Work item →
An exact copy of all the entries is needed, with no images in it.

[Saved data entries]
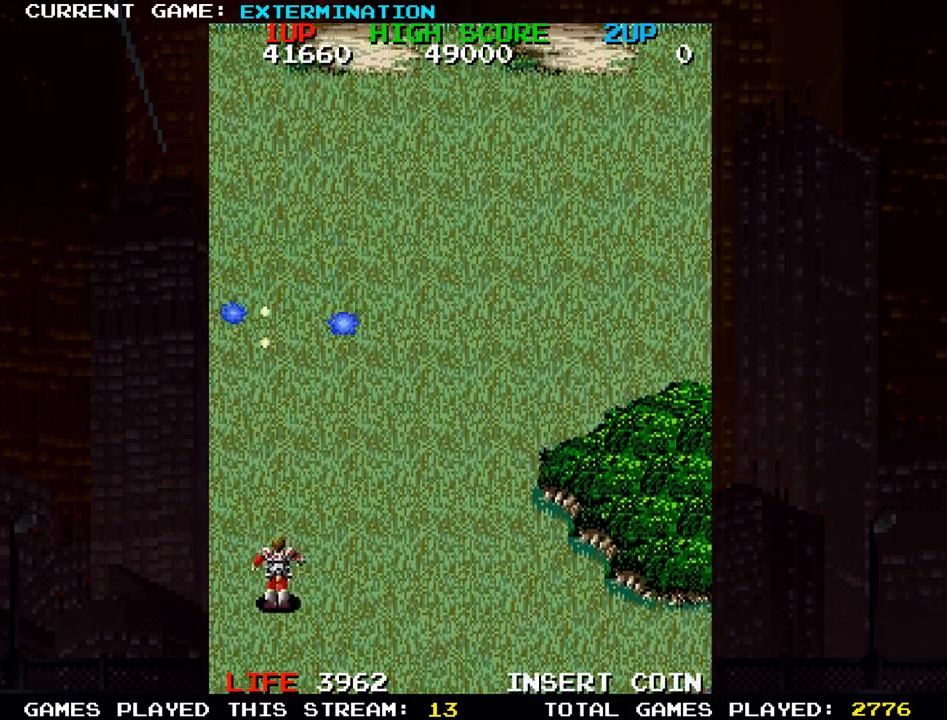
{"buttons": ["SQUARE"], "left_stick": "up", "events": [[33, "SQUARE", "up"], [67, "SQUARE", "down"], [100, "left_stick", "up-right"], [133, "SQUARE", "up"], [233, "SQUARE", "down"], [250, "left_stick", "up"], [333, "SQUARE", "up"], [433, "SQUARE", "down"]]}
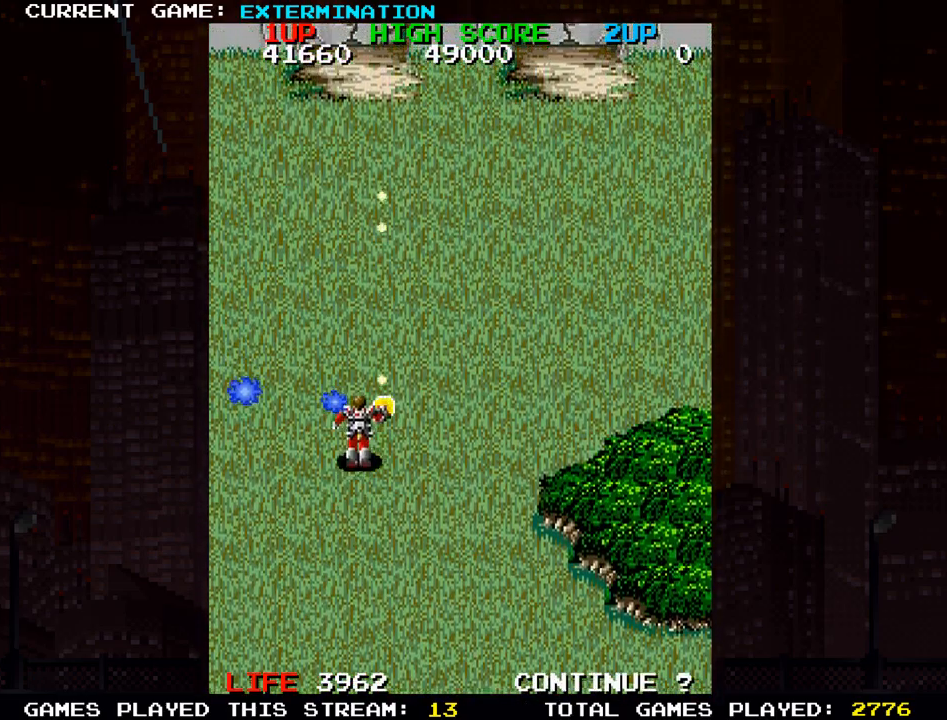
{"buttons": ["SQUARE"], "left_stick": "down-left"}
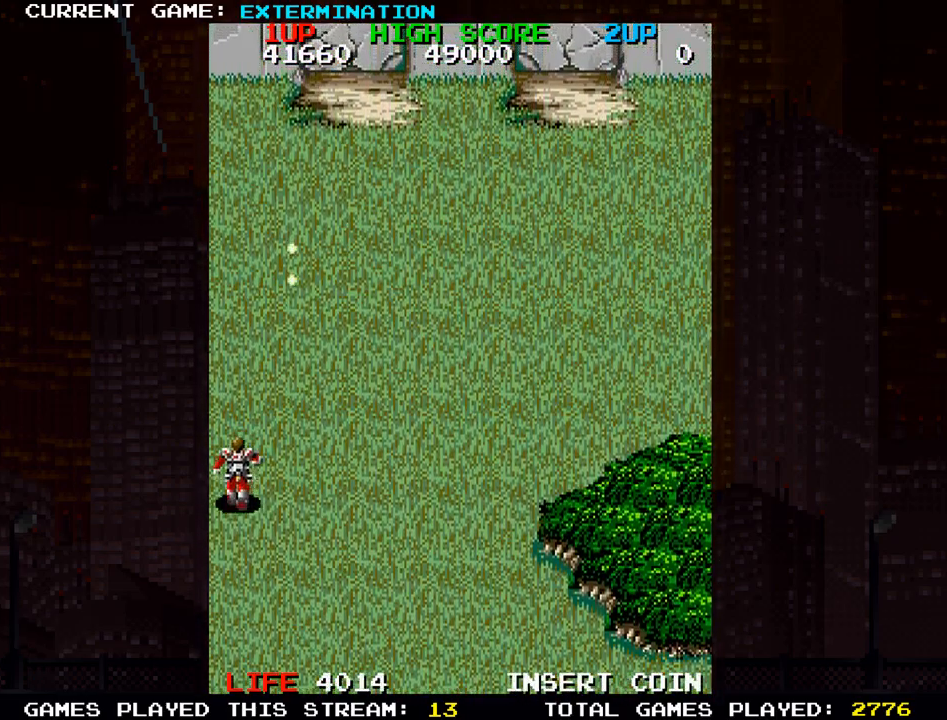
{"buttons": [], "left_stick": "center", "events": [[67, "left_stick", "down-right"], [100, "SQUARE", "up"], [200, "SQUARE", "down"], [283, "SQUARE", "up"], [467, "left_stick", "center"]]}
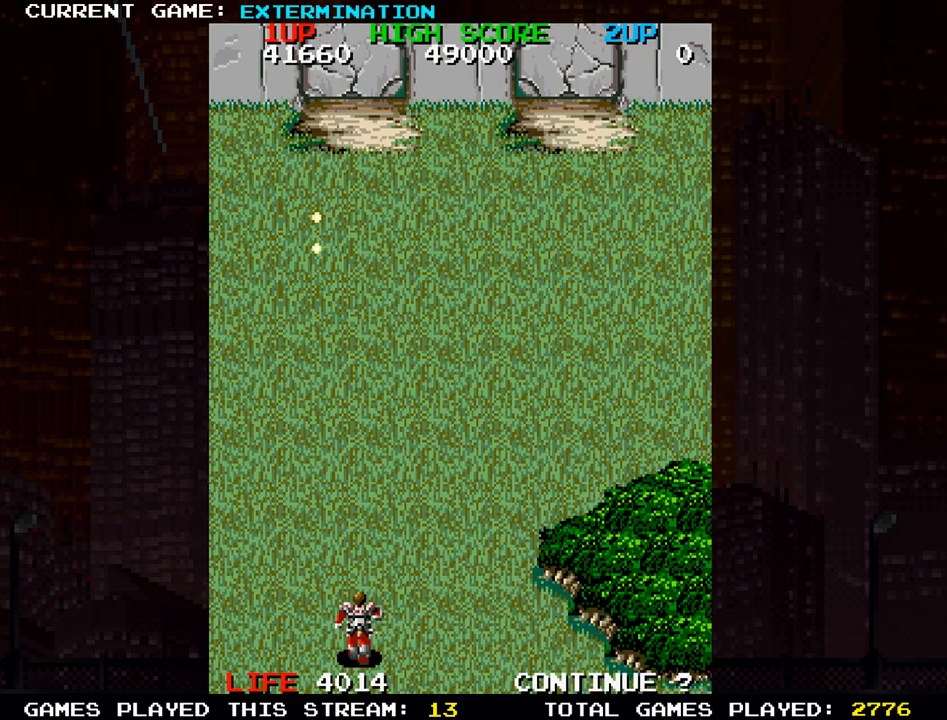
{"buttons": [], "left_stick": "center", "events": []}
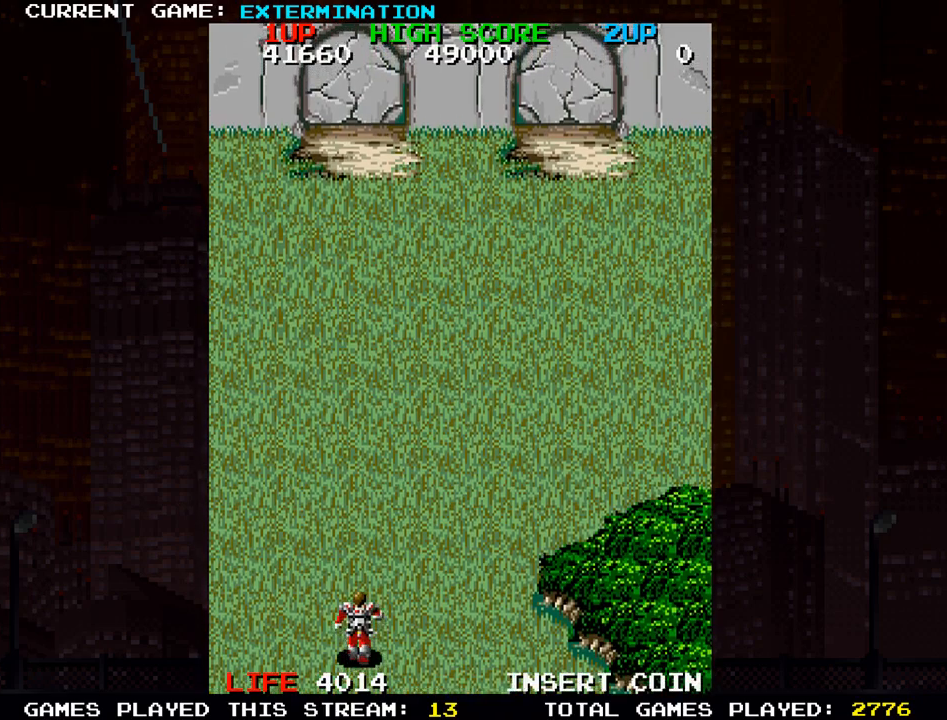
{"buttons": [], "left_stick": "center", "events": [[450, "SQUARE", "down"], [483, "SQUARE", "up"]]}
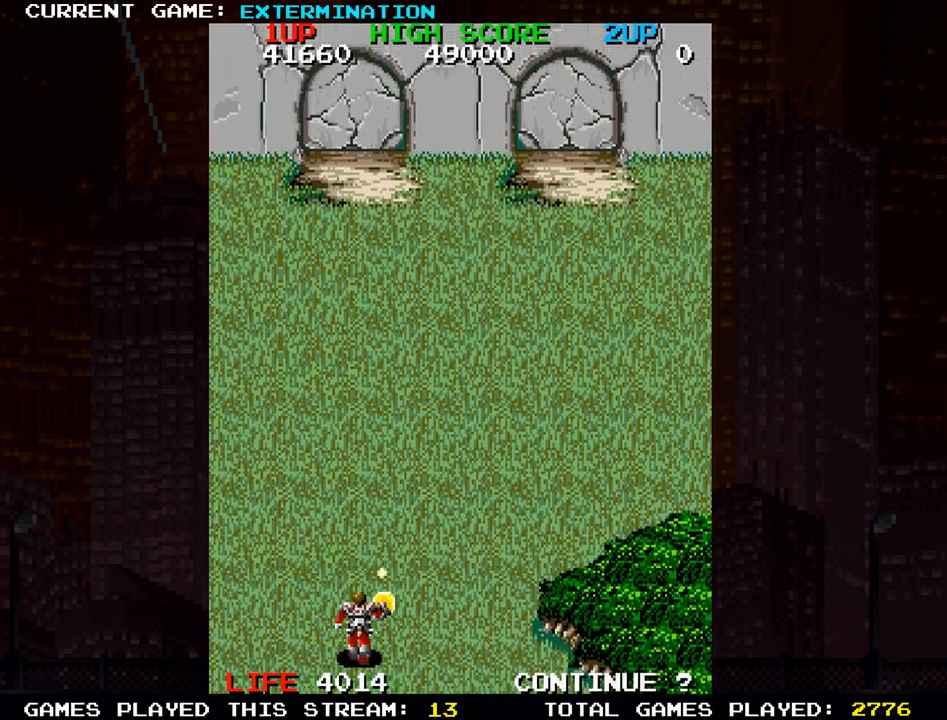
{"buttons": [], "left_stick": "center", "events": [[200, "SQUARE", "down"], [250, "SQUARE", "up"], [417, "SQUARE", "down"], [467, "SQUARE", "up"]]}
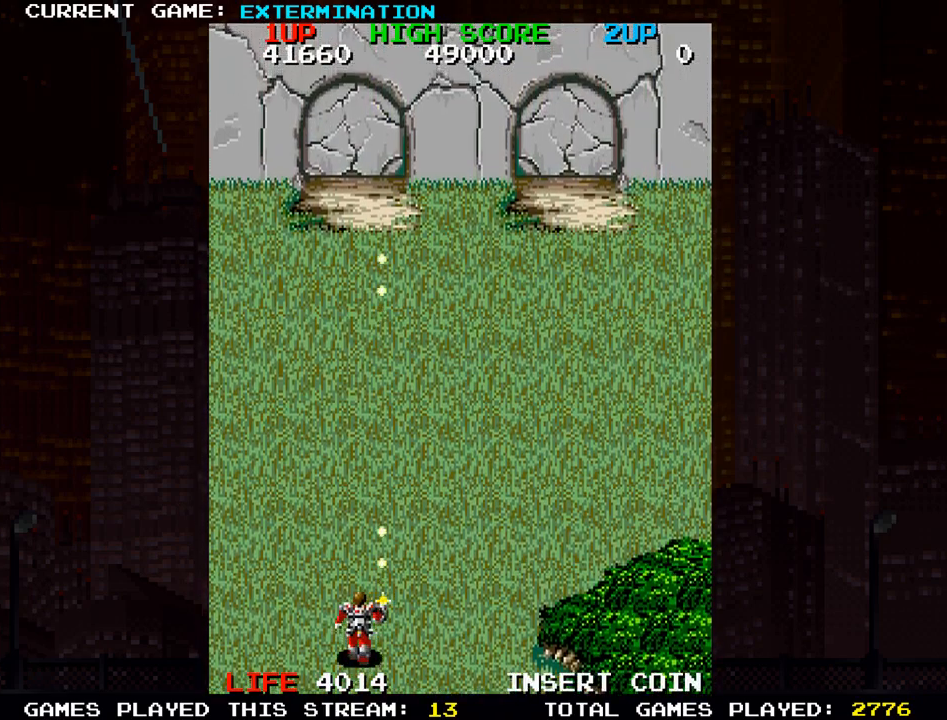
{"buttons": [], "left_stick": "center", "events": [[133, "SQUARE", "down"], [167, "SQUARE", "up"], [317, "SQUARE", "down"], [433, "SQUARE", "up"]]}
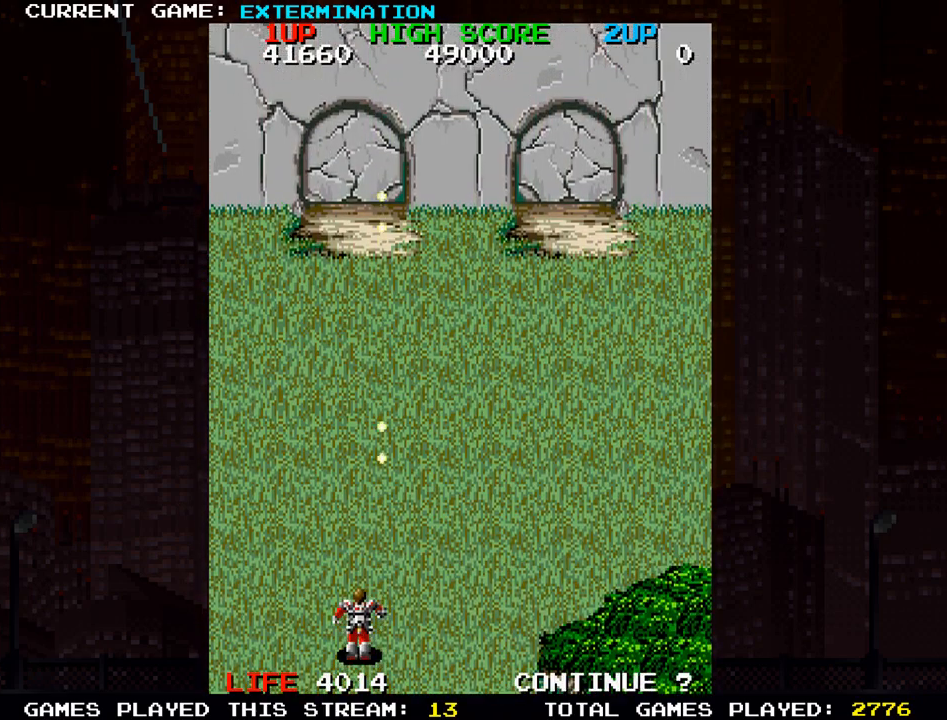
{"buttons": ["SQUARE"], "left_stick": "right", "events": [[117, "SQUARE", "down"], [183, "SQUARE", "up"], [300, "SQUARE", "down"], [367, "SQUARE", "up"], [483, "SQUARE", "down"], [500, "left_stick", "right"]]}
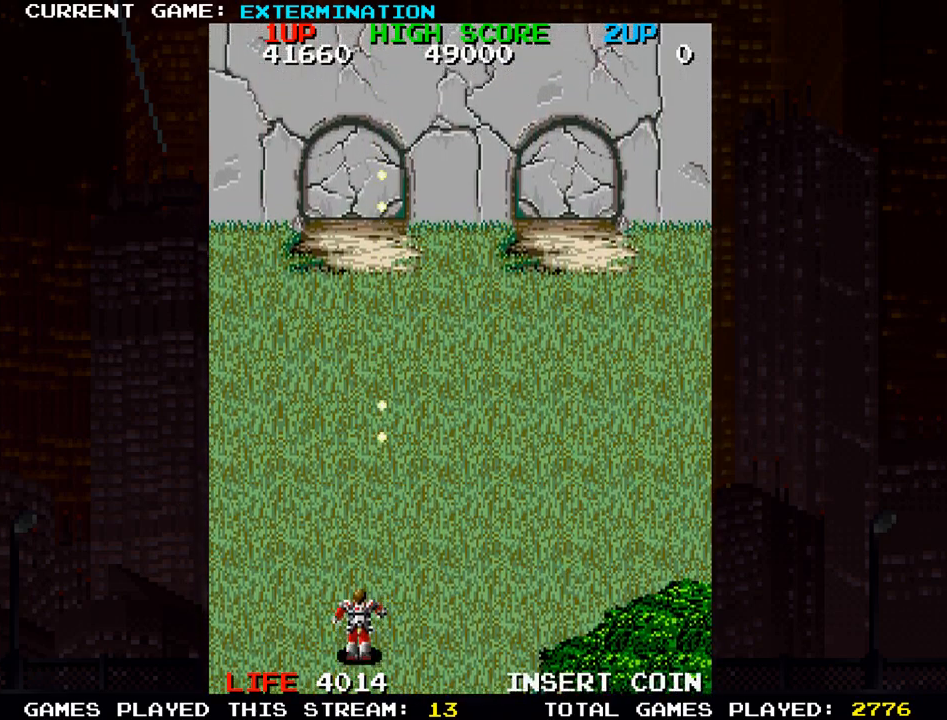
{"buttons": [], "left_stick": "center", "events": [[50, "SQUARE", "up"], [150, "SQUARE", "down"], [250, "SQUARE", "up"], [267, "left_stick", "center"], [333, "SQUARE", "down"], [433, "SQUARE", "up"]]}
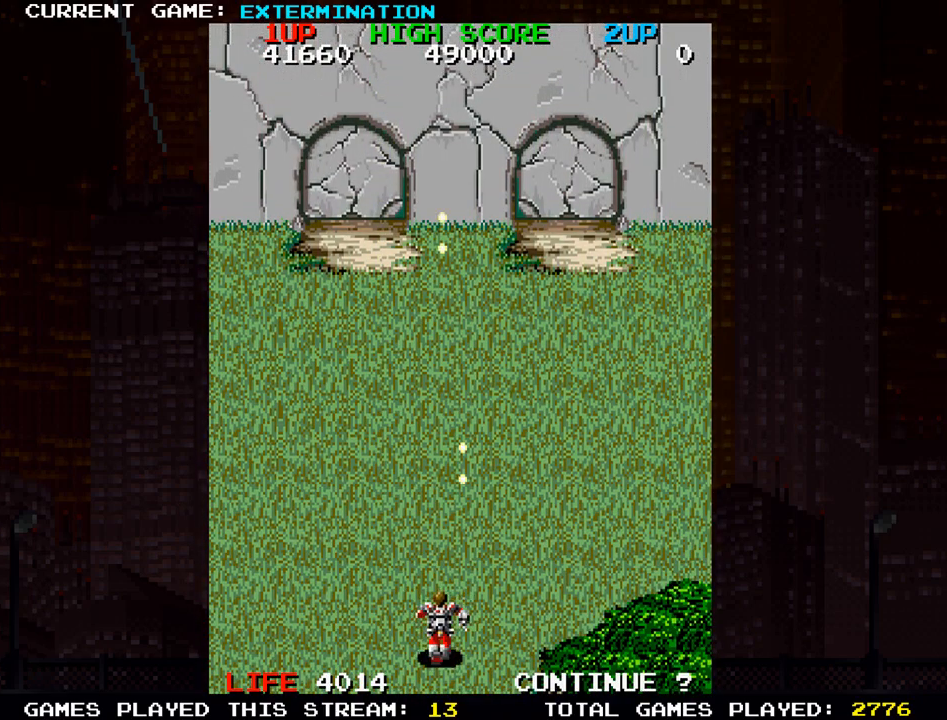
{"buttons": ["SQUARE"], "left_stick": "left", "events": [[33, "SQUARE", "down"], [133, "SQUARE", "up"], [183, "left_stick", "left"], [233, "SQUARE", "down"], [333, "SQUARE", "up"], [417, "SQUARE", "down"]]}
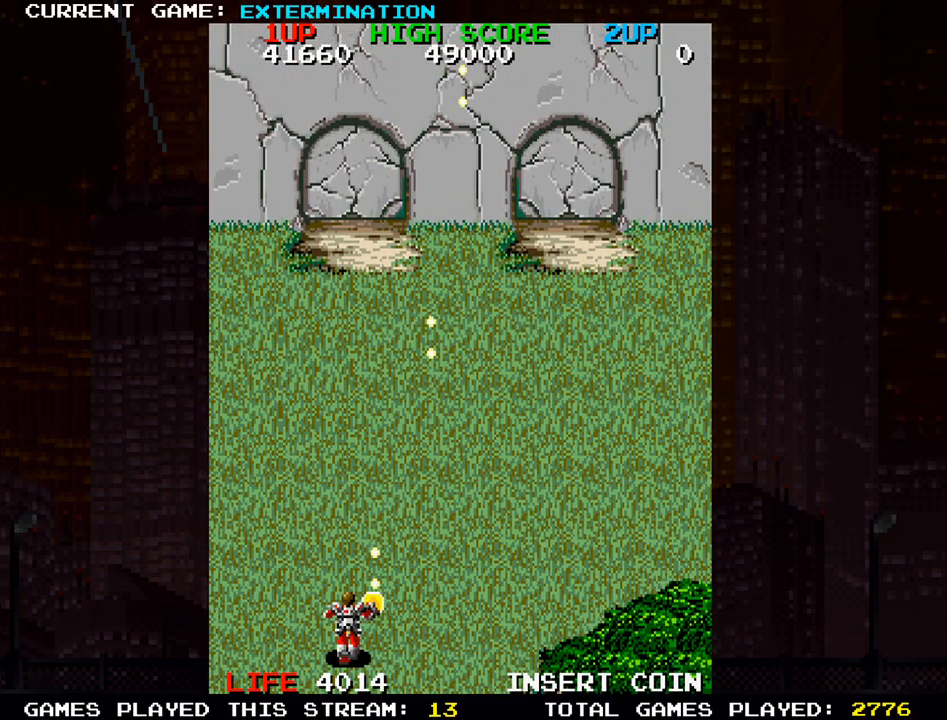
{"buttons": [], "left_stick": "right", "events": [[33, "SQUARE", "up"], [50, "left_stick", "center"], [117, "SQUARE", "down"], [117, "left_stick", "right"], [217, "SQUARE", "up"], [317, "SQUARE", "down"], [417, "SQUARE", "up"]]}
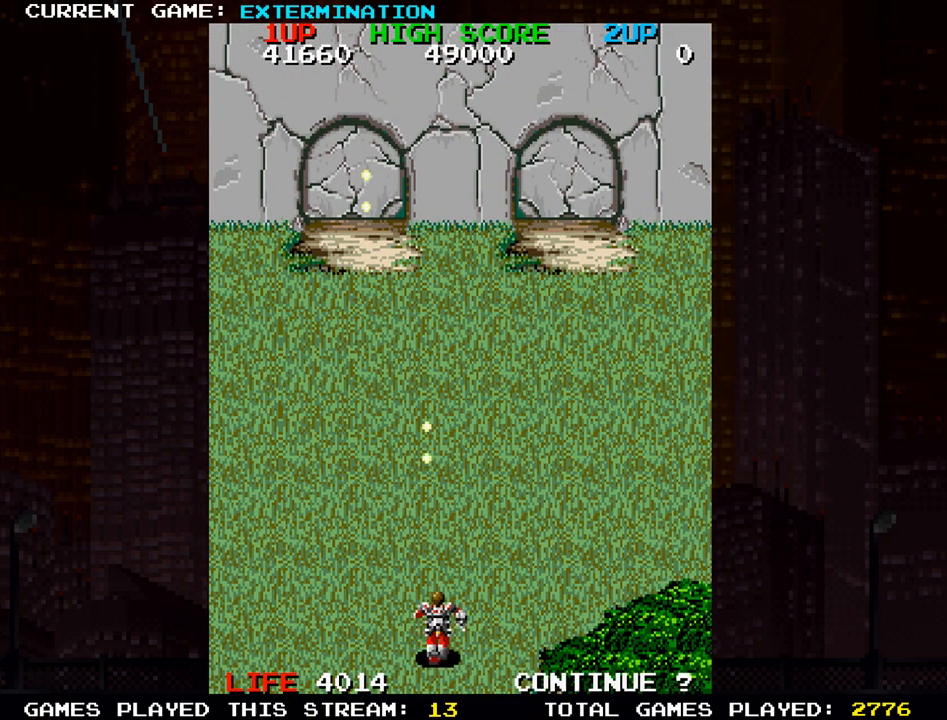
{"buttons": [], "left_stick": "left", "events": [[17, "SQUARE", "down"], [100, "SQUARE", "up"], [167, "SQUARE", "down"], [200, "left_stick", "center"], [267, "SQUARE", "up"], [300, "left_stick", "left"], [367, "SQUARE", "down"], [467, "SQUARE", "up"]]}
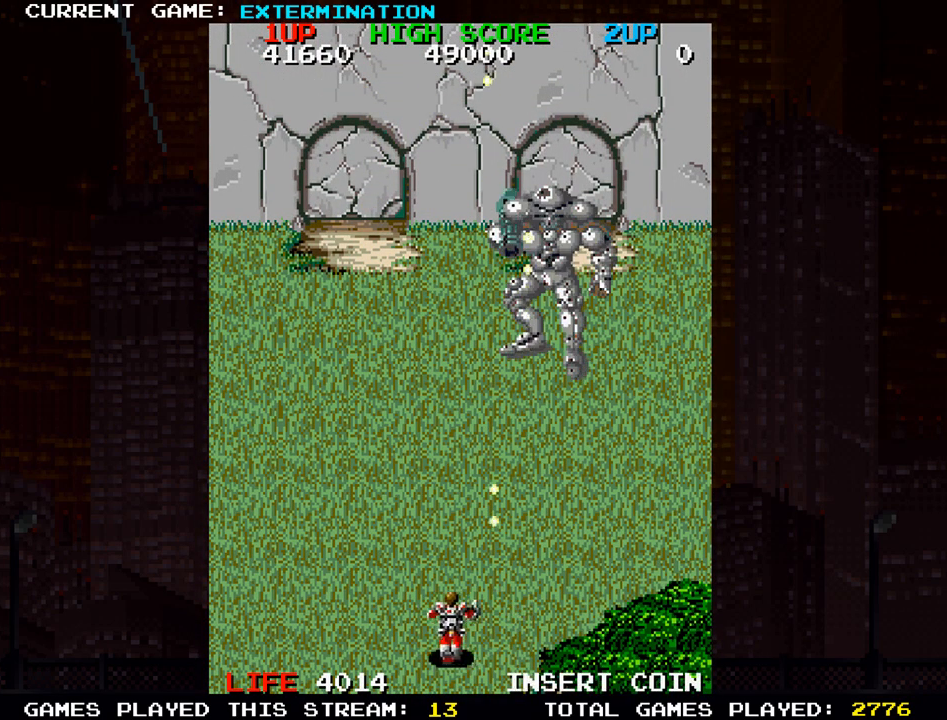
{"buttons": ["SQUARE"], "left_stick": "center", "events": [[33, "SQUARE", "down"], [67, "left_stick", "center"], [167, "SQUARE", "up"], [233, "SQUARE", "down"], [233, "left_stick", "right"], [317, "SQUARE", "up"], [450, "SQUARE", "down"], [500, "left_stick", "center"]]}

Response box →
{"buttons": ["SQUARE"], "left_stick": "up", "events": [[33, "SQUARE", "up"], [67, "SQUARE", "down"], [100, "left_stick", "up-right"], [133, "SQUARE", "up"], [233, "SQUARE", "down"], [250, "left_stick", "up"], [333, "SQUARE", "up"], [433, "SQUARE", "down"]]}
{"buttons": ["SQUARE"], "left_stick": "down-left"}
{"buttons": [], "left_stick": "center", "events": [[67, "left_stick", "down-right"], [100, "SQUARE", "up"], [200, "SQUARE", "down"], [283, "SQUARE", "up"], [467, "left_stick", "center"]]}
{"buttons": [], "left_stick": "center", "events": []}
{"buttons": [], "left_stick": "center", "events": [[450, "SQUARE", "down"], [483, "SQUARE", "up"]]}
{"buttons": [], "left_stick": "center", "events": [[200, "SQUARE", "down"], [250, "SQUARE", "up"], [417, "SQUARE", "down"], [467, "SQUARE", "up"]]}
{"buttons": [], "left_stick": "center", "events": [[133, "SQUARE", "down"], [167, "SQUARE", "up"], [317, "SQUARE", "down"], [433, "SQUARE", "up"]]}
{"buttons": ["SQUARE"], "left_stick": "right", "events": [[117, "SQUARE", "down"], [183, "SQUARE", "up"], [300, "SQUARE", "down"], [367, "SQUARE", "up"], [483, "SQUARE", "down"], [500, "left_stick", "right"]]}
{"buttons": [], "left_stick": "center", "events": [[50, "SQUARE", "up"], [150, "SQUARE", "down"], [250, "SQUARE", "up"], [267, "left_stick", "center"], [333, "SQUARE", "down"], [433, "SQUARE", "up"]]}
{"buttons": ["SQUARE"], "left_stick": "left", "events": [[33, "SQUARE", "down"], [133, "SQUARE", "up"], [183, "left_stick", "left"], [233, "SQUARE", "down"], [333, "SQUARE", "up"], [417, "SQUARE", "down"]]}
{"buttons": [], "left_stick": "right", "events": [[33, "SQUARE", "up"], [50, "left_stick", "center"], [117, "SQUARE", "down"], [117, "left_stick", "right"], [217, "SQUARE", "up"], [317, "SQUARE", "down"], [417, "SQUARE", "up"]]}
{"buttons": [], "left_stick": "left", "events": [[17, "SQUARE", "down"], [100, "SQUARE", "up"], [167, "SQUARE", "down"], [200, "left_stick", "center"], [267, "SQUARE", "up"], [300, "left_stick", "left"], [367, "SQUARE", "down"], [467, "SQUARE", "up"]]}
{"buttons": ["SQUARE"], "left_stick": "center", "events": [[33, "SQUARE", "down"], [67, "left_stick", "center"], [167, "SQUARE", "up"], [233, "SQUARE", "down"], [233, "left_stick", "right"], [317, "SQUARE", "up"], [450, "SQUARE", "down"], [500, "left_stick", "center"]]}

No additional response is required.